Inputs / Workflows / Outputs
A formalized set of input parameters, workflows, and expected outputs is the cornerstone of the QA process.
- A set of initial input states / values to test against
- The set of expected output states / values for each initial input state/value set
- Reports - are the correct reports created and are they accurate?
Automation Tools
Can the workflows identified above be automated? What tools (both internal and COTS) need to be developed or acquired to aid in test automation?
- Developer and QA work together on internal tools for test automation
- Test data setup / teardown
- "Jump to" specific points in the application to test specific behaviors without having to go through a bunch of pre-steps
- QA determines what COTS tools can help with test automation
Reporting
How does:
- QA report issues?
- the developer report issues are fixed?
- the project manager prioritize issues?
- QA re-test and sign off on an issue?
This involves:
- QA has a formal reporting process of bugs, including:
- COTS tools to track bug fixes
- Exact steps on how to recreate the issue
- Developer attaches any program generated logs that:
- show what the system was doing
- verify that the steps QA took are actually the correct steps
- Developer/QA documents:
- additional testing steps that help recreate the problem
- additional testing steps where the same or similar problem can occur but has been missed in the current ATP
- Customer may have a less formal reporting process which needs to be entered into the formal process
- Project manager has the ability to prioritize issues, move issues to "next release", and track what steps, and how long, it took to resolve an issue.
Sign-off
Sign off involves all the stakeholders:
- Developer
- Customer
- Marketing
- CTO / project manager
- Others
Basic QA Workflow
The workflow below is:
- not necessarily sequential - they can occur in parallel depending on relationships and involvement with customer, etc.
- do not need to occur when the application is completely ready. Specific areas of the application can be tested at any point, particularly when milestones are tied to deliverables.
The basic steps are:
- Developer does their own testing
- In this process, the developer can start creating the "white box" ATP.
- Internal review
- Before the application is handed over to QA, the developer/team does internal testing.
- Here is a good place to also do code QA.
- Any additional guidance to QA can be given here.
- Any additional aids (as discussed above, test fixtures, simulators, etc) can and should be determined here, if not earlier.
- QA testing
- QA tests the application.
- Issues are found and fixed or moved to "next release"
- Process iterates
- Customer / field testing
- Customer tests the application.
- Issues are found and fixed, or workarounds are accepted, or issues are agreed to be moved to "next release".
- Process iterates.
Limited field testing is often a useful step before releasing the application to everyone.
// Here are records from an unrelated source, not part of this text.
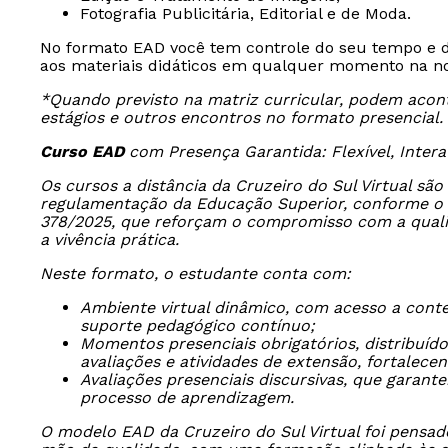
Fotografia Publicitária, Editorial e de Moda.
No formato EAD você tem controle do seu tempo e d
aos materiais didáticos em qualquer momento na nos
*Quando previsto na matriz curricular, podem aconte
estágios e outros encontros no formato presencial.
Curso EAD
com Presença Garantida: Flexível, Inter
Os cursos a distância da Cruzeiro do Sul Virtual sã
regulamentação da Educação Superior, conforme o D
378/2025, que reforçam o compromisso com a quali
a vivência prática.
Neste formato, o estudante conta com:
Ambiente virtual dinâmico, com acesso a conteúd
suporte pedagógico contínuo;
Momentos presenciais obrigatórios, distribuído
avaliações e atividades de extensão, fortalec
Avaliações presenciais discursivas, que garan
processo de aprendizagem.
O modelo EAD da Cruzeiro do Sul Virtual foi pensad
Specific customers that are willing to be guinea pigs for new products, have a fallback system in place in case something goes horribly wrong, and can clearly communicate issues and provide useful feedback -- well, those customers are like gold.
Conclusion
While this article just scrapes the surface of a formal QA process, it is intended as an introduction of the high level planning and QA process, especially for teams that have no prior experience working on a "production" application, or for teams looking for ideas on how to improve currently very informal processes. Hopefully this gives you an idea or two!